How to get Visual/Text/Multimodal Embedding from llava Model

Hey there,
Currently I am using Llava model
I want to get Visual/Text/Multimodal Embedding from this model.

model_id = "llava-hf/llava-1.5-7b-hf"
model = LlavaForConditionalGeneration.from_pretrained(
    model_id, 
    torch_dtype=torch.float16, 
    low_cpu_mem_usage=True, 
).to(0)

processor = AutoProcessor.from_pretrained(model_id)

Atleast final Multimodel embedding from the model.
i want these embedding for building text/image search engine using this model

Can anyone pls advice me on this scenerio :grinning:

Thank you

Hi,

You can pass output_hidden_states to the forward method. In that case, the model will include the hidden_states key which contains the final embeddings of the tokens.

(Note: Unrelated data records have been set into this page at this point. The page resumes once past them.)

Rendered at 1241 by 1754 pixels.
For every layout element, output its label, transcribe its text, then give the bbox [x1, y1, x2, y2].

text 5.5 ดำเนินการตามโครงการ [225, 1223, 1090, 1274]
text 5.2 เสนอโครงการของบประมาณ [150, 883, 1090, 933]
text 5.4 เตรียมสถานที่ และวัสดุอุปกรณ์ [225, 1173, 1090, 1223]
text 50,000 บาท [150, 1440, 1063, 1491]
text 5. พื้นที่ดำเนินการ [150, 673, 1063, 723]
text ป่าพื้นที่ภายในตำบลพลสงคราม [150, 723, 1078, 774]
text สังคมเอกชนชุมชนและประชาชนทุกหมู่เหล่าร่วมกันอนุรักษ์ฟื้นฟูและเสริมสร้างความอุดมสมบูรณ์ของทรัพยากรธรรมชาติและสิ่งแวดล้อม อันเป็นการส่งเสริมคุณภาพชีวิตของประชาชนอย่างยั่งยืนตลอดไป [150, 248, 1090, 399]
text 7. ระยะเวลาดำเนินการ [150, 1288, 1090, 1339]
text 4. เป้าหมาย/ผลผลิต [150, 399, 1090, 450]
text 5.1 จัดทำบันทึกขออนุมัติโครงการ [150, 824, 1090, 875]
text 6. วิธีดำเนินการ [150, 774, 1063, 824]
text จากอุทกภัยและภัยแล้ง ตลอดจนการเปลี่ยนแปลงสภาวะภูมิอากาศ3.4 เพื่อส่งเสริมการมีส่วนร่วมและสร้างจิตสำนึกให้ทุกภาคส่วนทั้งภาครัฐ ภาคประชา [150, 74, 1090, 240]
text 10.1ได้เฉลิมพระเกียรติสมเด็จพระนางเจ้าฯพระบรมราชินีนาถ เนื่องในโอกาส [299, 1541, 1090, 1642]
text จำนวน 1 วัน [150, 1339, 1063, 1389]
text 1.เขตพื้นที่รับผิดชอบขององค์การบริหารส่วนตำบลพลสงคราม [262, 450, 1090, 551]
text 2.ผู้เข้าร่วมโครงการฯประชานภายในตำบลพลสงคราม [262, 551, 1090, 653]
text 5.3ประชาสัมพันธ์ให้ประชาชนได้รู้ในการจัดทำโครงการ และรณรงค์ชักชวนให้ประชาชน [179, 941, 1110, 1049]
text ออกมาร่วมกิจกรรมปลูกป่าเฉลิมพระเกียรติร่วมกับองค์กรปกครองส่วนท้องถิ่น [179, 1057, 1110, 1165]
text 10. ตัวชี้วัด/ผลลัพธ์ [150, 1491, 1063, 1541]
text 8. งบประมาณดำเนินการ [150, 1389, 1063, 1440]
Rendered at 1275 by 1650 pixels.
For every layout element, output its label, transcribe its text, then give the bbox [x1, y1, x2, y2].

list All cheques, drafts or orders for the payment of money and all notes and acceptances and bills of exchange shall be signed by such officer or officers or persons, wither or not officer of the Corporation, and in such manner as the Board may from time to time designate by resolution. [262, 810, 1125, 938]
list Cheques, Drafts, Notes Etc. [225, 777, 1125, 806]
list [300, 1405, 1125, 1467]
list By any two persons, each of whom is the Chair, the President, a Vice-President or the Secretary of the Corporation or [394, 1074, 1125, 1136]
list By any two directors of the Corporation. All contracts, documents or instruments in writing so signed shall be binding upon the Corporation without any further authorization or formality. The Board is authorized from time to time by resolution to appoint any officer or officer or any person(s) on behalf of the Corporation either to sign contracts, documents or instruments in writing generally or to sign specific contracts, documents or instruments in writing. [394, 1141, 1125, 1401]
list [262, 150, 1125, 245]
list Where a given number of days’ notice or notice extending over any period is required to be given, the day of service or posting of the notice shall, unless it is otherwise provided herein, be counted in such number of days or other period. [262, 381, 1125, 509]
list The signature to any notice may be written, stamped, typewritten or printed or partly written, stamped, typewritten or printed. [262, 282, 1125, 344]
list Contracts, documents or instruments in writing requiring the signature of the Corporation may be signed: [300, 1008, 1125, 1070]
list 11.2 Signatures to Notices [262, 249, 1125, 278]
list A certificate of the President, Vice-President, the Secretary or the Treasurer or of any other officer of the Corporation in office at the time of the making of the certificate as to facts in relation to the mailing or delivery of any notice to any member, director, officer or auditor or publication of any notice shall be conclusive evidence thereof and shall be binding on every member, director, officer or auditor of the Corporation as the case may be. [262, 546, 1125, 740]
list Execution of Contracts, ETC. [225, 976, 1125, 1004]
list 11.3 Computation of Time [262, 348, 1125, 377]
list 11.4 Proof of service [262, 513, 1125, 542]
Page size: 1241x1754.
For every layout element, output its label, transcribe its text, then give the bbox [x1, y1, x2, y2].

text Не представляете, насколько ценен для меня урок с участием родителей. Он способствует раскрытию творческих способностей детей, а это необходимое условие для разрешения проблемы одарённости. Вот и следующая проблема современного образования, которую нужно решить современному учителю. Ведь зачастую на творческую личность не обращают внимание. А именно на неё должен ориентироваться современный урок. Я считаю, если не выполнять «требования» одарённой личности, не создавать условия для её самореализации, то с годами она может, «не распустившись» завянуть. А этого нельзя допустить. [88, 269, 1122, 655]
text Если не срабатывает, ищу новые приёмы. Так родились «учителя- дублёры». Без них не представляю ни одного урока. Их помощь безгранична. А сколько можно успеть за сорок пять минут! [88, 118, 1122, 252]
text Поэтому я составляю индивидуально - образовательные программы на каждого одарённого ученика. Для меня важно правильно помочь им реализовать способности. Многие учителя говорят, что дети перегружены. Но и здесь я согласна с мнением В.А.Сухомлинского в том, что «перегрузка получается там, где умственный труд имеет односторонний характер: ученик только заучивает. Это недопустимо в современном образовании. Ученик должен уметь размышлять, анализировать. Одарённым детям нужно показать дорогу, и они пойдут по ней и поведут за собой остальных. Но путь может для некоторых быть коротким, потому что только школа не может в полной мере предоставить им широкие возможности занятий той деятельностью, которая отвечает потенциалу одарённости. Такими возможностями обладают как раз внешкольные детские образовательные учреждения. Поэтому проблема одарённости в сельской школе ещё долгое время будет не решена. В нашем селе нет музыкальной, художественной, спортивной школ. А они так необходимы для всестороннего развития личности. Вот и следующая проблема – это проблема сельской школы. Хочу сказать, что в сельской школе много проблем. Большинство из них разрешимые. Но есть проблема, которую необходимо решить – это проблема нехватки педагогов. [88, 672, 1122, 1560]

However, note that the embeddings of a model like LLaVa aren’t optimal for retrieval systems, which is not what the model has been trained for. For that I’d recommend multimodal models such as CLIP and SigLIP. There’s also the recent ColPaLi work which obtains substantial performance improvements (it extends the ColBERT model to multimodal use cases).

Hey @nielsr
Thanks for this information that very useful :grinning:
I want build conversational multimodel product search. So that only chose LLaVa model which is more conversational compare to other models

Took some referrence for this qdrant multimodel search implementation:
https://docs.llamaindex.ai/en/latest/examples/multi_modal/ollama_cookbook/

Can you pls advice me if you have any idea on conversational multimodel search. :grinning: